Amidst heated debate, Keith Edwards' "She Fears You" presentation went forward Monday evening at Hamilton College. FIRE argued that this event, which claims to be a "cognitive and emotional intervention" aiming to teach that certain views about masculinity will be "no longer acceptable in any way," should not have been mandatory for freshman males. Two senior faculty members also expressed their dismay over the mandatory nature of the program. One of them, in an e-mail to Dean of Students Nancy Thompson, argued:
Especially in light of our proclaimed devotion to the "open curriculum," I see no reason why this one event with embedded political content about "rape culture" and "social justice" should be required of all first year men during the academic year.
Hunter Brown of Hamilton College Alumni for Governance Reform went so far as to say that alumni should consider withdrawing financial support from the school.
Students also expressed their displeasure at the required event. According to an article in The Spectator, Hamilton's student newspaper, several students were upset that the women's mandatory program focused on "support and acceptance" while the men's program focused on "how to improve themselves." The program indeed was upsetting to many students:
Edwards' shocking title, "She Fears You," also made some students uncomfortable, as they felt it perpetuated sexism. These students felt that the titles and varying content of the two programs did more hurt than good by increasing the divide between genders on campus.
Despite FIRE's letter to Hamilton President Joan Hinde Stewart, criticism from faculty members and students, and pressure from Hamilton College Alumni for Governance Reform, Hamilton administrators refused to make the event optional. In fact, less than two hours before the lecture, Thompson sent out a reminder e-mail, making it clear that first-year men were required to attend. In case there was any question, the word "required" was in large, red type, underlined and italicized. The male freshmen were instructed to "be sure" to bring their Hill Cards (Hamilton's college ID card), a rule that undoubtedly was designed to make the students think that their IDs would be swiped to enforce their attendance, just as for other orientation events.
According to a Hamilton freshman, however, word quickly circulated that IDs had not been swiped at the women's event earlier, and it soon became evident that no one was swiping IDs at "She Fears You," either. At that point, the student reported to FIRE, there was a "mass exodus" from the event. According to one of the faculty members who opposed the event, Dean Thompson also stated that students who did not attend the event would not be punished, but it seems that this fact was intentionally withheld from the students.
Also, according to reports, the severity of the lecture was apparently toned down compared with the content found on the "She Fears You" presentation on Edwards' website, which emphasized that male students are complicit in elements of a "rape culture" on practically every campus in the United States because of their "pro-rape" beliefs and attitudes and their failure to challenge things like alleged sexism and homophobia.
Why did the college decide against swiping IDs at the last minute? Or was the Hill Card requirement a big ruse from the beginning? Why was Edwards' tone much less shrill than he himself advertises?

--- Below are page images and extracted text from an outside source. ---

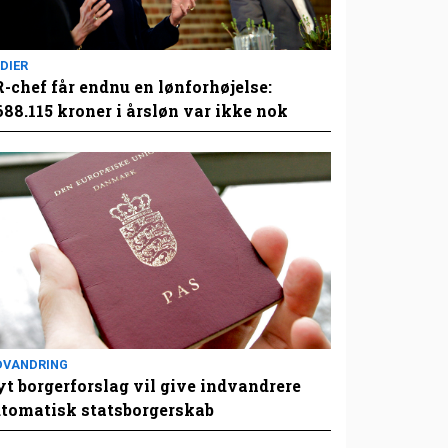
DIER
-chef får endnu en lønforhøjelse:
688.115 kroner i årsløn var ikke nok
DVANDRING
t borgerforslag vil give indvandrere
tomatisk statsborgerskab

Unfortunately, the catalyst for change may never be known because Hamilton has not responded to FIRE's letter. Nor, according to reports, did Hamilton return phone calls from the National Association of Scholars (NAS), which posted an excellent piece about the lecture. Without a formal apology or statement of any kind, one can only assume that Hamilton College has not really learned its lesson and would have no qualms about violating students' freedom of conscience again.
In fact, according to the aforementioned article in The Spectator, there will be another mandatory orientation event later this year "focused on diversity issues." Is this event going to be another mandatory "cognitive and emotional intervention"—which is how Edwards describes "She Fears You"?
If Hamilton College administrators are serious about their school's commitment to individual liberties and wish to avoid more negative press, they should publicly acknowledge their mistake in making the program required, restating their commitment to freedom of speech and thought. Then Hamilton should actually abide by these fundamental principles.
It seems to me that by making programs such as "She Fears You" mandatory and then refusing even to reply to critics of the program, Hamilton College is not only violating freedom of conscience but also is violating the spirit of the Hamilton College Statement of Community passed by the student body in December 2009. It reads in relevant part:
In our efforts to cultivate an inclusive environment, it is essential that we seek to respect the unique perspectives of individuals on our campus. ... It is a reality that in any diverse community, misunderstandings and conflicts might arise. To work through these disagreements, we as a student body promote engagement in dialogue to create mutual understanding and expanded knowledge.
As a Hamilton College alumnus, I truly hope that the administration reforms its ways. I do not want my university to be known as a place that invades the consciences of its own students.